Review - Jennifer O’Connor: Here With Me

Here With MeJennifer O’Connor  

Here With Me

Matador 

 
LISTEN on last.fm


Buy it at Insound!


From the initial strums of “The Church and the River,” Jennifer O’Connor’s new album Here With Me could be mistaken for derivative Americana.  Those fears are laid to rest with the first line: “Between the church and the river/My love waits for me to stand and deliver/Every promise that I’ve ever made/I want to keep them now/And I am not afraid”.
   
It is an auspicious opening that sets the tone for the Brooklyn-based songwriter’s fourth full-length. Here With Me conjures the best Americana music of yore while keeping one finger on the spirit of punk. But it’s O’Connor’s plaintive contralto – sung with gorgeous reserve – that elevates the proceedings.

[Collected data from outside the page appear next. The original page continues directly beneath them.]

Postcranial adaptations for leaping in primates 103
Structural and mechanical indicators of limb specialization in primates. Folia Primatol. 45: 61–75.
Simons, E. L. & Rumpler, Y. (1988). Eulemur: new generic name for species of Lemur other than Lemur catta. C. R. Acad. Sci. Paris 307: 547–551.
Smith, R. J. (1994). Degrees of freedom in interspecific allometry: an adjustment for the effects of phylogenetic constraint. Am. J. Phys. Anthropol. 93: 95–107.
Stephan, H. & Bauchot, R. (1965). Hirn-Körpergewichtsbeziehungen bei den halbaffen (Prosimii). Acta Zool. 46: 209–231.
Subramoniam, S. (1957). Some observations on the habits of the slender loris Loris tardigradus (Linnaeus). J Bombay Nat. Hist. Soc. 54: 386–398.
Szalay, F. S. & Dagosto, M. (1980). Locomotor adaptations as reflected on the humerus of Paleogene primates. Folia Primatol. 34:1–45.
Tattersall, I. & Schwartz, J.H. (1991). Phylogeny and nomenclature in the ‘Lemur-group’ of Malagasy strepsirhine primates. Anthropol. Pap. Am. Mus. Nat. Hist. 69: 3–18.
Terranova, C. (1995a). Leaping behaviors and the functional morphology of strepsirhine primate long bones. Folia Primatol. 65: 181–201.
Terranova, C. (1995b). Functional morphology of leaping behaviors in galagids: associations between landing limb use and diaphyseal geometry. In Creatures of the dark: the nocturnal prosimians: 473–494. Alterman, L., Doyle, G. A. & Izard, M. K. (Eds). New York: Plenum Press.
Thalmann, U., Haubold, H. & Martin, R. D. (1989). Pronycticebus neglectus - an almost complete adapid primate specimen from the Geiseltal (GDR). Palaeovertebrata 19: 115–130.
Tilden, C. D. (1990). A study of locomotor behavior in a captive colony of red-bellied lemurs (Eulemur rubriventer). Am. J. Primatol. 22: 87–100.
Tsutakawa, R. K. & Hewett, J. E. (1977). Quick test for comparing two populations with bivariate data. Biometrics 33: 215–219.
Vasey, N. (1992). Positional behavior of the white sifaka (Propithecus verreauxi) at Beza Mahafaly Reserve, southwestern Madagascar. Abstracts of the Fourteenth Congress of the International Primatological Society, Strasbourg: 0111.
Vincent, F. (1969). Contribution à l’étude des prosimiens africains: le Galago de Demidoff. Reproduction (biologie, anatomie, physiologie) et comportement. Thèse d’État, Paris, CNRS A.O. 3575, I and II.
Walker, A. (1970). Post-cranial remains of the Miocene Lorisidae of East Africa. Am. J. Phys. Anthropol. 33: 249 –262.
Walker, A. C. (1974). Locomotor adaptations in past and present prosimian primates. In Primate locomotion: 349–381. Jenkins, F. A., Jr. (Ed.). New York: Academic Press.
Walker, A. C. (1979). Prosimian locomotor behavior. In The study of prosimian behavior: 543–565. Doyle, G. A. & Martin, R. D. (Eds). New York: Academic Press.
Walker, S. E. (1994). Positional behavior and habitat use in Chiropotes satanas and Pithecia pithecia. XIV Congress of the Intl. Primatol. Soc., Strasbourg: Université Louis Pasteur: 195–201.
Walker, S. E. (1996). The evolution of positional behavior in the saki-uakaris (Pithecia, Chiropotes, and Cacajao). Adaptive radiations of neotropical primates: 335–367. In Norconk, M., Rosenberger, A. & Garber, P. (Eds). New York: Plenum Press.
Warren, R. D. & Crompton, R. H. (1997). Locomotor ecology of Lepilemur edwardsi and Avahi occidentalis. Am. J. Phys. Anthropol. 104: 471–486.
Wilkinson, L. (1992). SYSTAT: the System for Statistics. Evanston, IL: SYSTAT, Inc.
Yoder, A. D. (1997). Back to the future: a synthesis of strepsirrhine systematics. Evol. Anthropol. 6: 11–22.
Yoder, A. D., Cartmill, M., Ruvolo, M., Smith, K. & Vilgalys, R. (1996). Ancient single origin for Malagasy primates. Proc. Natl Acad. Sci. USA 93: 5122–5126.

“Always in Your Mind” finds her describing someone who is always “checking numbers and regarding fears”.  It’s a stark character sketch set against an uncomplicated musical backdrop.  Meanwhile, “Daylight Out” could be a long-lost Replacements rocker, in which O’Connor declares, “I’m gonna go back where I started/It’s gonna be so broken-hearted/I’m gonna go back to where I began”.

The title track takes a similar tack.  “Misery loves the cruel way that you speak to yourself/And I love the cool way you look at me,” she sings against a bouncy acoustic guitar pattern to a prospective lover on “Here With Me”.

O’Connor’s quieter songs are the most effecting, though.  Accompanied only by a fingerpicked guitar, “Valley Road ’86” offers a chilling depiction of the human condition.  “There’s diamonds in the eyes/Of little girls who learn to justify/Tremendous loss/Tremendous lives”, she sings, presumably to a childhood friend who may have long since departed this world.

Recorded mostly live, these 12 tracks bear an unfussy production ethic that imbues O’Connor’s songs with elegant simplicity.  Here With Me is as timeless as it is immediate.